Citation: Xyphus. "My Week Of Hell (Thanks Vicodin): An Experience with Hydrocodone & Oxycodone (exp4568)". Erowid.org. Oct 27, 2001. erowid.org/exp/4568
Let me preface this report by mentioning that I have had addiction problems with perscription narcotics and before this experience i never had any withdrawal effects. Let this be a warning to those of you who also don't react to badly to these substances.
When I went back to school this past summer, I left all my pills at home because I knew they would distract me from my schoolwork. I didn't have a problem with this at all. It was a very easy trasition.
When I returned home for christmas, they were all still there, and I figured what the hell, and started taking them again. About a month later, I was taking the largest doses my body would allow (the acetaminophen being the limiting factor) on a daily basis. As the time to return to school aproached I knew I needed to stop. I started steping down my dose with no adverse effects. Then one day I stopped totally when I thought it was safe to do so. Obviously it wasn't.
I woke up in the middle of the night and my thoughts were racing and irrational.

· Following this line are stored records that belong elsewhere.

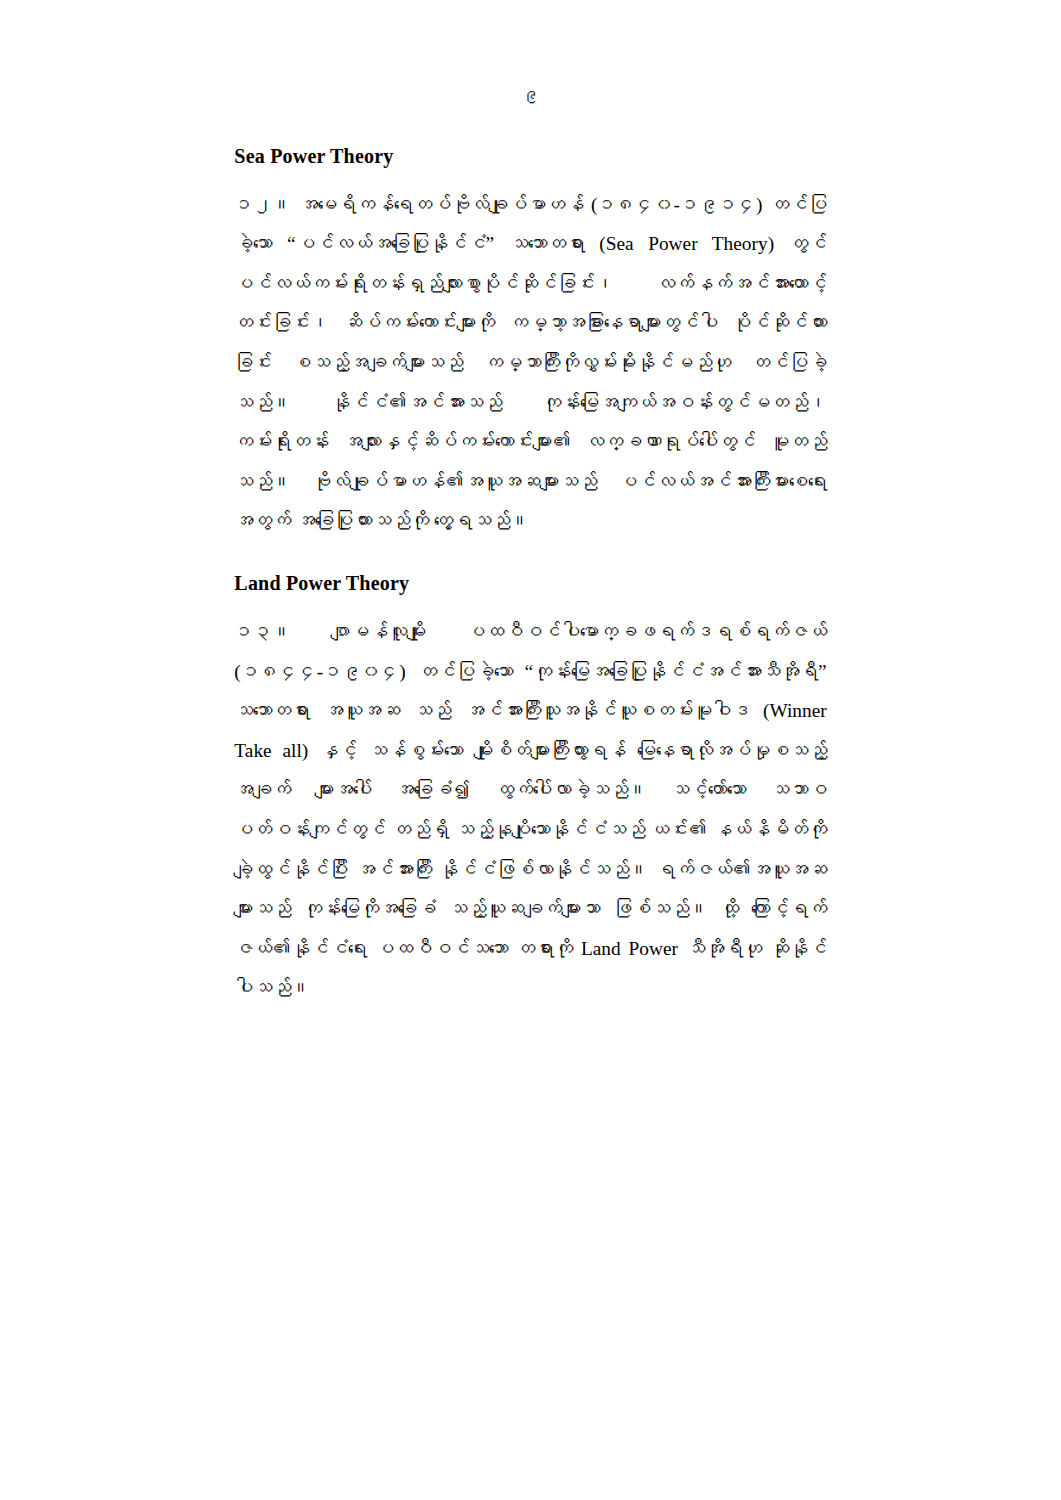၉
Sea Power Theory
၁၂။ အမေရိကန်ရေတပ်ဗိုလ်ချုပ်မာဟန် (၁၈၄၀-၁၉၁၄) တင်ပြခဲ့သော “ပင်လယ်အခြေပြုနိုင်ငံ” သဘောတရား (Sea Power Theory) တွင် ပင်လယ်ကမ်းရိုးတန်းရှည်လျားစွာပိုင်ဆိုင်ခြင်း၊ လက်နက်အင်အားထောင့်တင်းခြင်း၊ ဆိပ်ကမ်းကောင်းများကို ကမ္ဘာ့အခြားနေရာများတွင်ပါ ပိုင်ဆိုင်ထားခြင်း စသည့်အချက်များသည် ကမ္ဘာကြီးကိုလွှမ်းမိုးနိုင်မည်ဟု တင်ပြခဲ့သည်။ နိုင်ငံ၏အင်အားသည် ကုန်းမြေအကျယ်အဝန်းတွင်မတည်၊ ကမ်းရိုးတန်း အလျားနှင့်ဆိပ်ကမ်းကောင်းများ၏ လက္ခဏာရုပ်ပေါ်တွင် မူတည်သည်။ ဗိုလ်ချုပ်မာဟန်၏အယူအဆများသည် ပင်လယ်အင်အားကြီးမားစေရေး အတွက် အခြေပြုထားသည်ကို တွေ့ရသည်။
Land Power Theory
၁၃။ ဂျာမန်လူမျိုး ပထဝီဝင်ပါမောက္ခဖရက်ဒရစ်ရက်ဇယ် (၁၈၄၄-၁၉၀၄) တင်ပြခဲ့သော “ကုန်းမြေအခြေပြုနိုင်ငံအင်အားသီအိုရီ” သဘောတရား အယူအဆ သည် အင်အားကြီးသူအနိုင်ယူစတမ်းမူဝါဒ (Winner Take all) နှင့် သန်စွမ်းသော မျိုးစိတ်များကြီးထွားရန် မြေနေရာလိုအပ်မှုစသည့် အချက် များအပေါ် အခြေခံ၍ ထွက်ပေါ်လာခဲ့သည်။ သင့်တော်သော သဘာဝ ပတ်ဝန်းကျင်တွင် တည်ရှိ သည့်နုပျိုသောနိုင်ငံသည် ယင်း၏ နယ်နိမိတ်ကို ချဲ့ထွင်နိုင်ပြီး အင်အားကြီး နိုင်ငံဖြစ်လာနိုင်သည်။ ရက်ဇယ်၏အယူအဆ များသည် ကုန်းမြေကိုအခြေခံ သည့်ယူဆချက်များသာ ဖြစ်သည်။ ထို့ ကြောင့်ရက်ဇယ်၏နိုင်ငံရေး ပထဝီဝင်သဘော တရားကို Land Power သီအိုရီဟု ဆိုနိုင်ပါသည်။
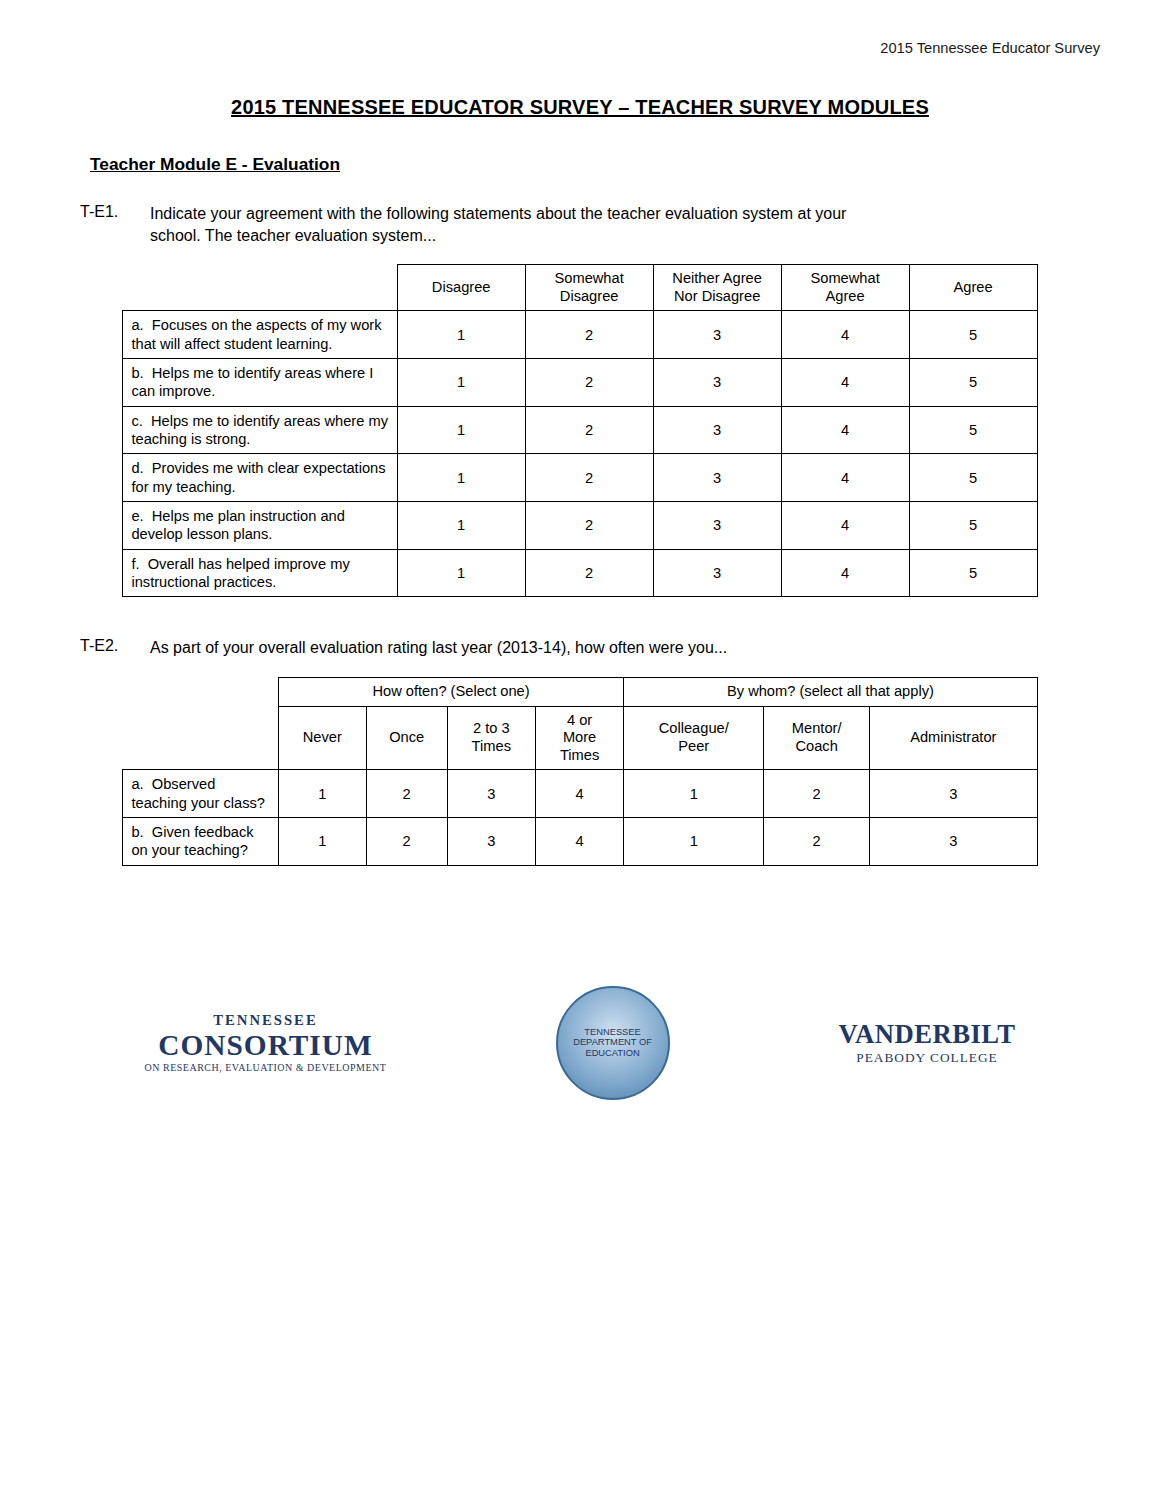2015 Tennessee Educator Survey
2015 TENNESSEE EDUCATOR SURVEY – TEACHER SURVEY MODULES
Teacher Module E - Evaluation
T-E1.
Indicate your agreement with the following statements about the teacher evaluation system at your school. The teacher evaluation system...
| | Disagree | Somewhat Disagree | Neither Agree Nor Disagree | Somewhat Agree | Agree |
| --- | --- | --- | --- | --- | --- |
| a. Focuses on the aspects of my work that will affect student learning. | 1 | 2 | 3 | 4 | 5 |
| b. Helps me to identify areas where I can improve. | 1 | 2 | 3 | 4 | 5 |
| c. Helps me to identify areas where my teaching is strong. | 1 | 2 | 3 | 4 | 5 |
| d. Provides me with clear expectations for my teaching. | 1 | 2 | 3 | 4 | 5 |
| e. Helps me plan instruction and develop lesson plans. | 1 | 2 | 3 | 4 | 5 |
| f. Overall has helped improve my instructional practices. | 1 | 2 | 3 | 4 | 5 |
T-E2.
As part of your overall evaluation rating last year (2013-14), how often were you...
| | How often? (Select one) | By whom? (select all that apply) |
| --- | --- | --- |
| | Never | Once | 2 to 3 Times | 4 or More Times | Colleague/ Peer | Mentor/ Coach | Administrator |
| a. Observed teaching your class? | 1 | 2 | 3 | 4 | 1 | 2 | 3 |
| b. Given feedback on your teaching? | 1 | 2 | 3 | 4 | 1 | 2 | 3 |
TENNESSEE
CONSORTIUM
on Research, Evaluation & Development
TENNESSEE
DEPARTMENT OF
EDUCATION
VANDERBILT
PEABODY COLLEGE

I knew something was wrong with me but i couldn't tell what. I began pacing back and forth for hours. I began panicing because I could tell I was dillusional. This was the first panic attack i have ever had.
The dementia lasted for about three days, and anything that would cause even a tiny ammount of stress caused me to have a panic attack. I could not sit down for the first two days. I couldn't be alone or in the dark or watch TV or read. My dillusional mind would become obsessed with the source of the fear or stress. My perception of time was also skewed. It felt as if everything took huge ammounts of time and the experiance felt like it lasted 3 weeks instead of three days. However, I would look at the clock occationally and realise that I had lost entire hours at a time. I have amnesia about many of the details of those three days.
I was also unable to eat for about 5 days. All I could stomach then was rice and applesauce. Only now, seven days after I stopped taking drugs do I feel normal in any way.
I thought I was safe with these drugs. I thought these sort of withdrawal symptoms only happened to hardcore users and heroin adicts. I feel as if I have lost something forever now. I will never be totally the same after this experience. It was the most hellish thing in my life to this point.